ぼくが思うに、これは、おそらく、「自分が予想していた病理診断の結果と、実際の病理診断が、ずれていたケース」がきっかけなのではないかと思う。
すごくくだらない、たとえ話をする。
薄いレースのカーテンの向こうに、人影が見える。
だれだろう。
どうも、ちょんまげをしているように見える。腰には刀……? そばに、なんらかの動物を連れているようにも思う。
ああ、桃太郎かな。
桃太郎じゃないかな。
あなたは、そう考える。
そして、カーテンを開けてもらう。カーテンを開ける人は、「びょうりい」と名乗っている。
さて、何が出てくるだろうか。
カーテンを開けるとそこに、
①桃太郎がいた。
桃太郎だと予想して、桃太郎。大正解である。
……これが、「診断がばっちり合っていたケース」である。
カーテンを開けるとそこに、
②浦島太郎がいた。
「ああ、ちょんまげ! 動物はあれか、犬じゃなくてカメか。影だから、わかんなかったなあ。それにしてももう少し注意深く見ていたら、桃太郎と浦島太郎の違いはともかくとして、カメと犬くらいは見極められたかもしれないなあ。よし、今度はもっと注意深く見よう。」
……これが、「診断が少しずれていたけど、まあ、病理診断を見てから考えると、納得がいくケース」である。
カーテンを開けるとそこに、
③鬼がいた。
「こ、これはやばい……ちょんまげとツノの区別がつかなかったのもやばいけど、うーん、正義の味方と悪者を間違えてしまったのはまずい。意味が正反対だ。まいったな。
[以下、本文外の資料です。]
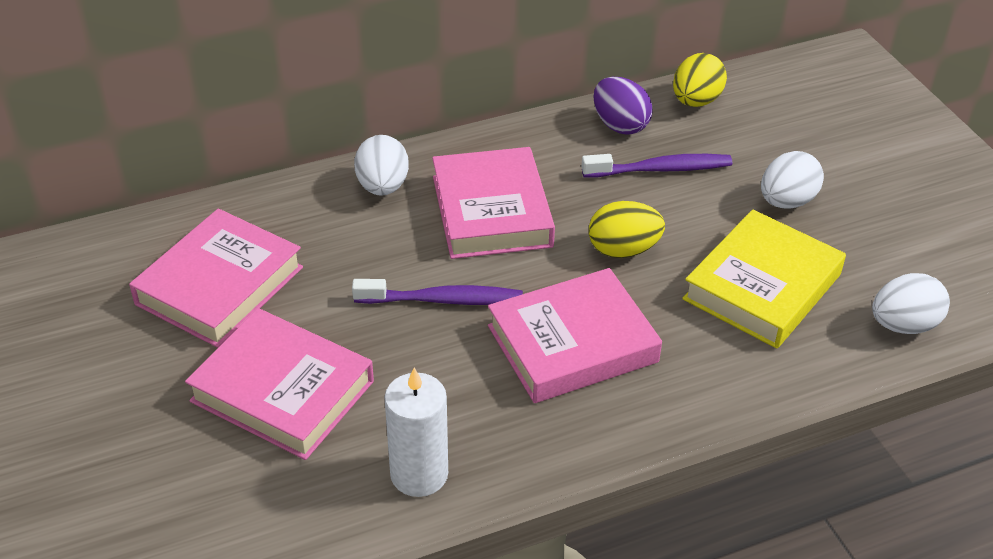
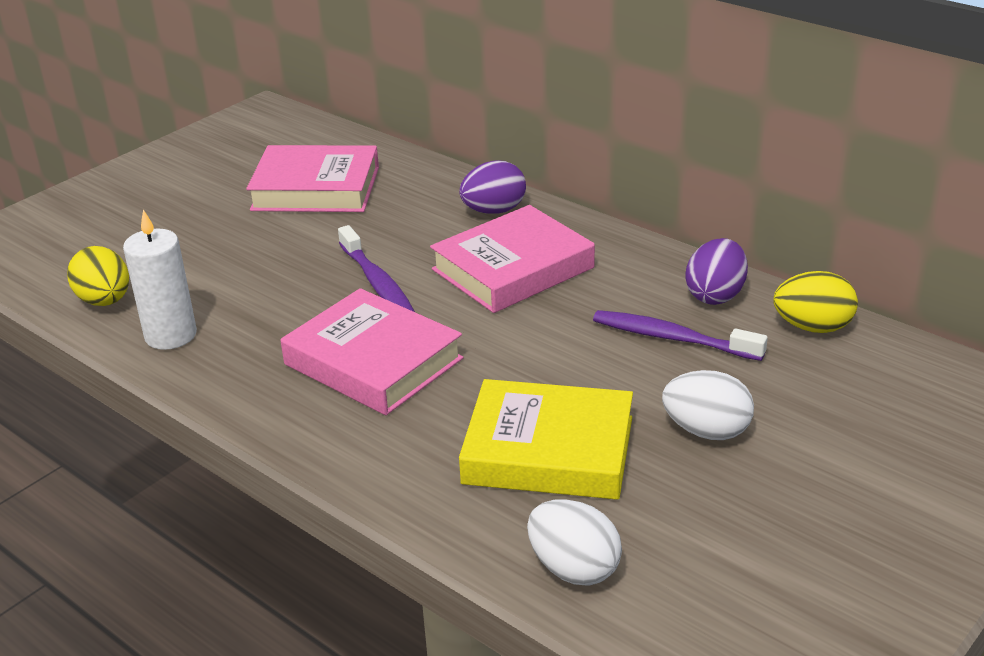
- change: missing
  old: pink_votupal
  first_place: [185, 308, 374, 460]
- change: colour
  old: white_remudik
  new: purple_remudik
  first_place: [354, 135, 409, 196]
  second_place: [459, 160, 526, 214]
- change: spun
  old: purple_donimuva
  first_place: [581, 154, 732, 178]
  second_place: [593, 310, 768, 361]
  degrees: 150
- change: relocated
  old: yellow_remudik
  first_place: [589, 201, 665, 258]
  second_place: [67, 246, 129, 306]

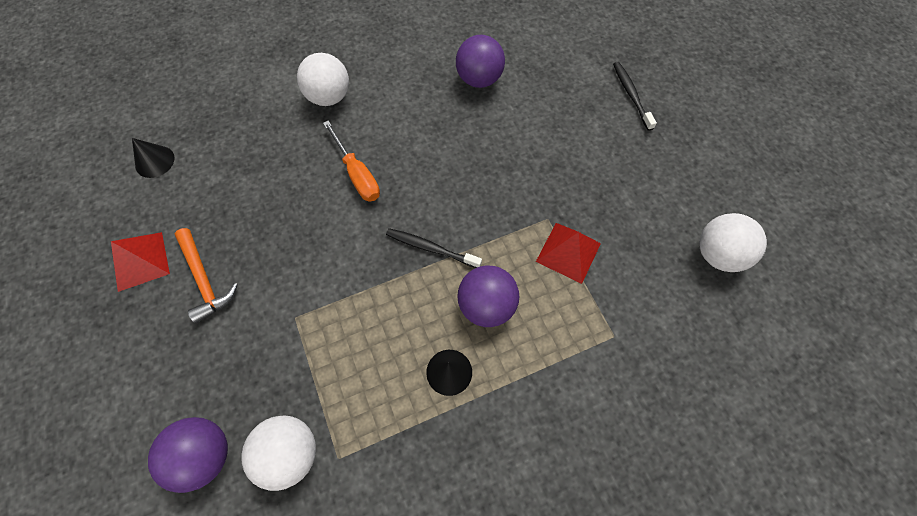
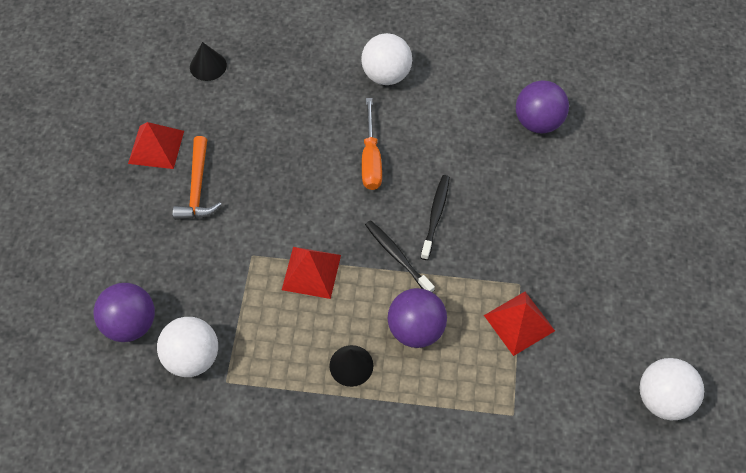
- change: relocated
  old: black_donimuva
  first_place: [613, 62, 657, 131]
  second_place: [421, 175, 450, 260]
- change: appeared
  new: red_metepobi
  second_place: [282, 247, 341, 299]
」
……これが、「診断が大間違いだったけど、まあ、カーテンを開ける(病理診断をする)ことで、間違いは防げるなあと、反省するケース」である。
カーテンを開けるとそこには、
④ムーミンがいた。
「えっなんで……シルエットからまるで想像できないんだけど……。
えっ……どうして? ぜんぜん、えっどういうこと? ちょんまげは? ないの? あっちょっとまだカーテン閉めないで! 待って待って! さっき横に何か犬みたいなのいなかった? えっムーミンてちょっとどういうこと」
……これが、「誤診の原因がすぐには考え付かないほどに、当初の診断と病理の結果とがずれていて、しかもなぜその間違いが生じたのかよくわからないケース」である。
診断という仕事をしていると、「自分の診断」が少しずつずれているケースに、まれならず遭遇する。その「ずれ」の多くは、患者さんや診療そのものにはあまり影響がなかったり、ずれていてもすぐに補正できたりする。
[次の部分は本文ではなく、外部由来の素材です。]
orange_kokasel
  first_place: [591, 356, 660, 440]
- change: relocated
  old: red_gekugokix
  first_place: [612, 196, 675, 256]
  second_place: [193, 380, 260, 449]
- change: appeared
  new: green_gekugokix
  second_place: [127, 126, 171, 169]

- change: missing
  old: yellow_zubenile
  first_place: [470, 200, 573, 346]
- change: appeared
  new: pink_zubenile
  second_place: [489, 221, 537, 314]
病理診断は、この「ずれ」をきっちりと正してくれる強力なツールである。上の例えで言うと、病理診断は
「カーテンの向こう側を見せてくれる」。
「どうせカーテンを開ければ診断が待ってるんだからさ、ま、カーテン開けるのは病理医に任すわ。俺ら、予想だけするから。」
と考える医者もいなくはないのだが、たいていの医療者は、
「桃太郎だとばっかりおもってたのにムーミンだったよ……なんでだよ……どういうことだよ……」
という疑問を持つ。
だから、たぶん、「病理医がどういう仕事をしているのか、どうやってカーテンを開けているのか」を知りたいと思うのだろう。
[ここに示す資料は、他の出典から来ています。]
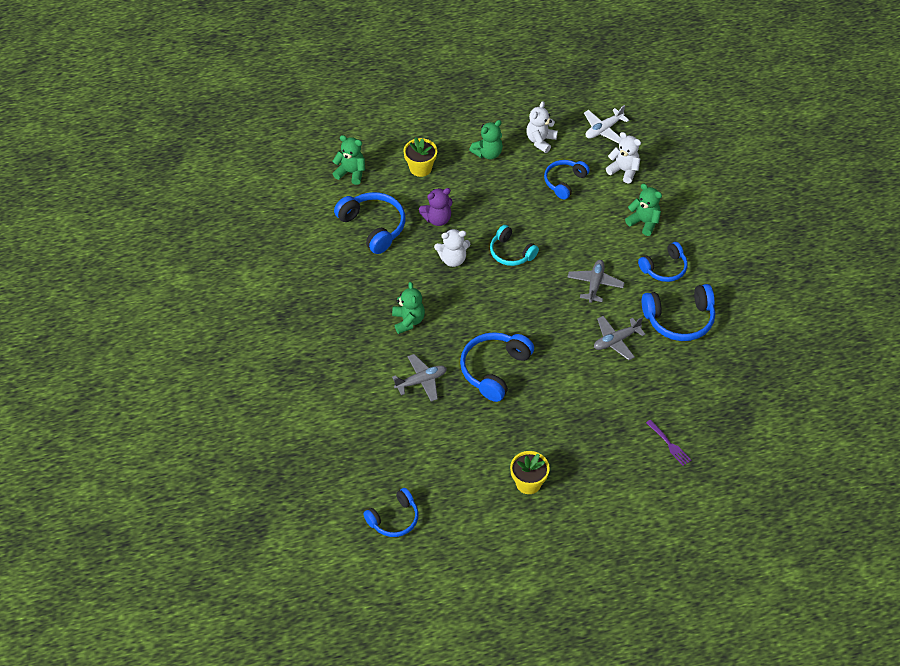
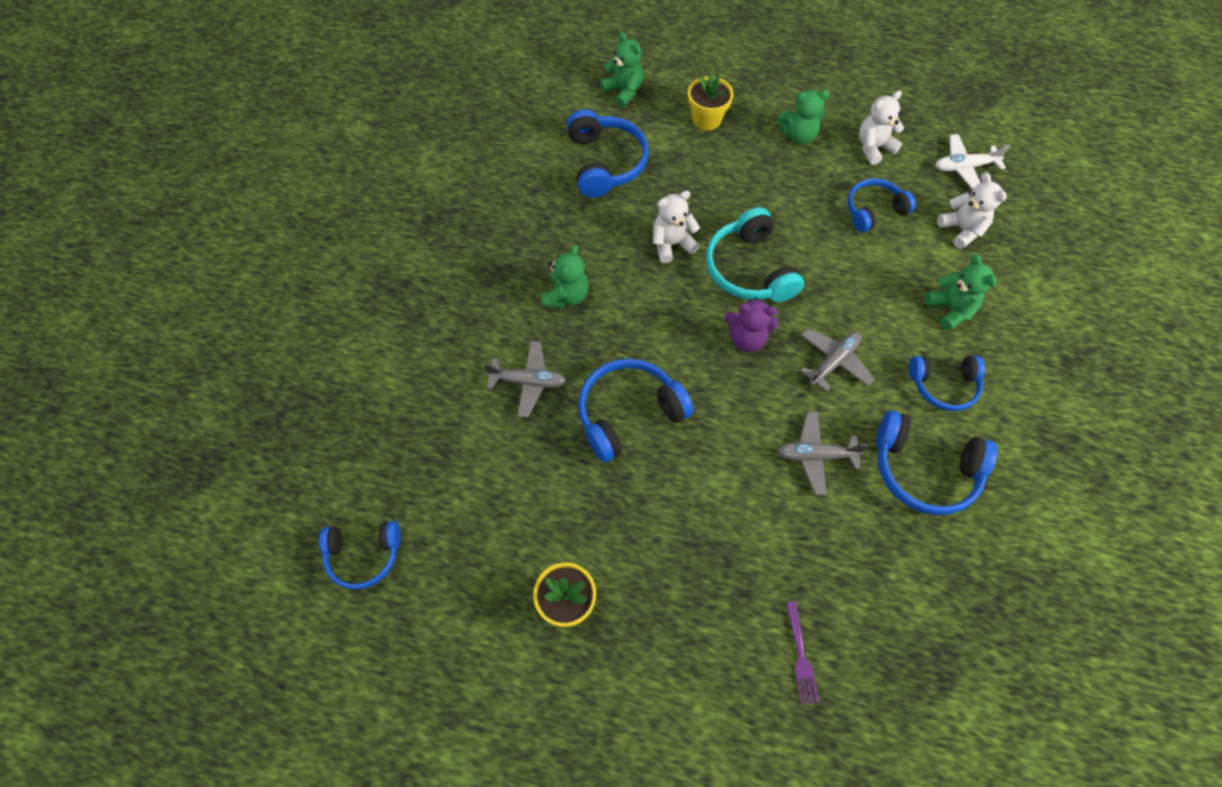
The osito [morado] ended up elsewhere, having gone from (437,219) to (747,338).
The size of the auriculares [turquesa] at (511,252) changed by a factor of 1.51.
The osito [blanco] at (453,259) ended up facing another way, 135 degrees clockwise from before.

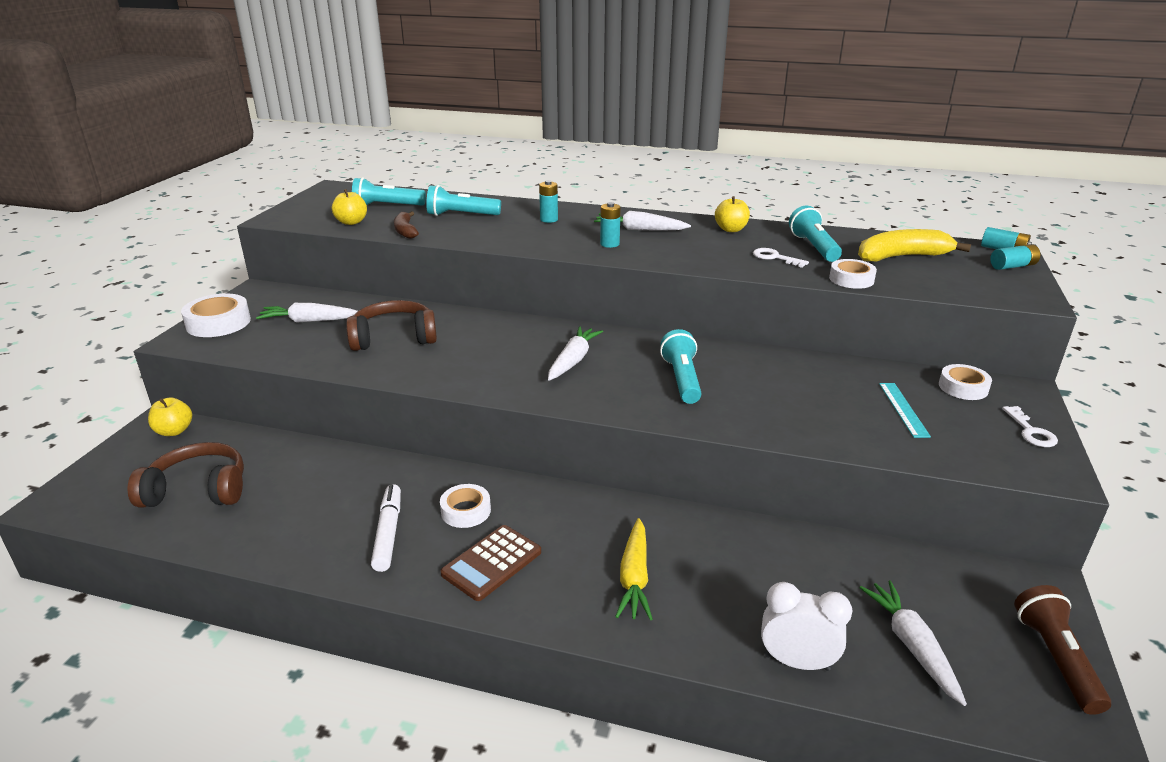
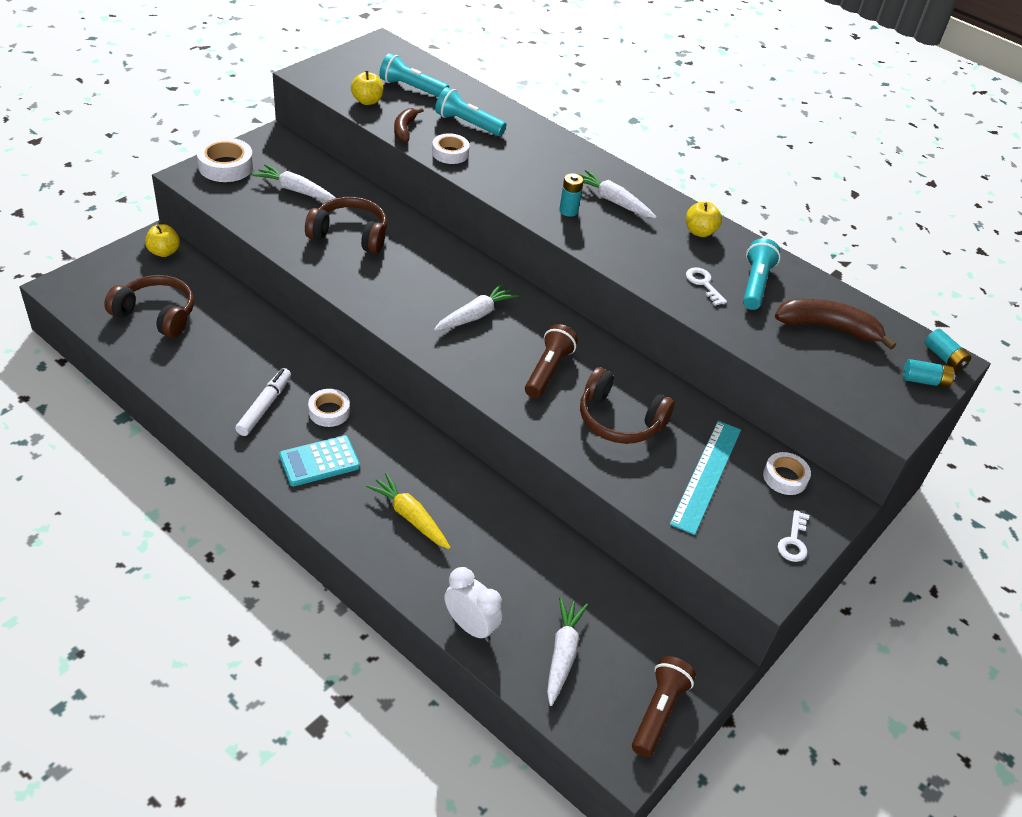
The second view lost the pila [turquesa] at (549,219).
What was the plátano [amarillo] at (902,257) turned into the plátano [marrón] at (828,328).
The cinta adhesiva [blanco] ended up elsewhere, having gone from (851,279) to (450,153).
What was the lámpara de mano [turquesa] at (682,379) turned into the lámpara de mano [marrón] at (548,370).
The size of the regla [turquesa] at (903,409) changed by a factor of 1.70.
The zanahoria [amarillo] at (634,577) ended up facing another way, 105 degrees clockwise from before.
What was the calculadora [marrón] at (492,563) turned into the calculadora [turquesa] at (319,461).
The second view gained the auriculares [marrón] at (619,420).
さて、カーテンの開け方を聞かれた人間は、2通りの返事ができる。
「カーテンはこうやって開けるんですよ~」
と、カーテンの開け方だけを教えるやり方。
もうひとつは、
「カーテン越しだとこう見えたんですか、なるほど、それはきっと、この影がこう映ったからですね。カーテンの横から見てると、またちょっと見え方が違うんで、その錯覚の原因もわかるんですよ。」
と、カーテン越しクイズに自分も参加するやり方だ。
どちらが、お互いにとってメリットがあるかというのは、ケースバイケースではある。
しかし、たぶん、こっちの方がいいんだろうな、という予想もある。
さあどっちの方がいいと思いますか。普通レベルの質問です。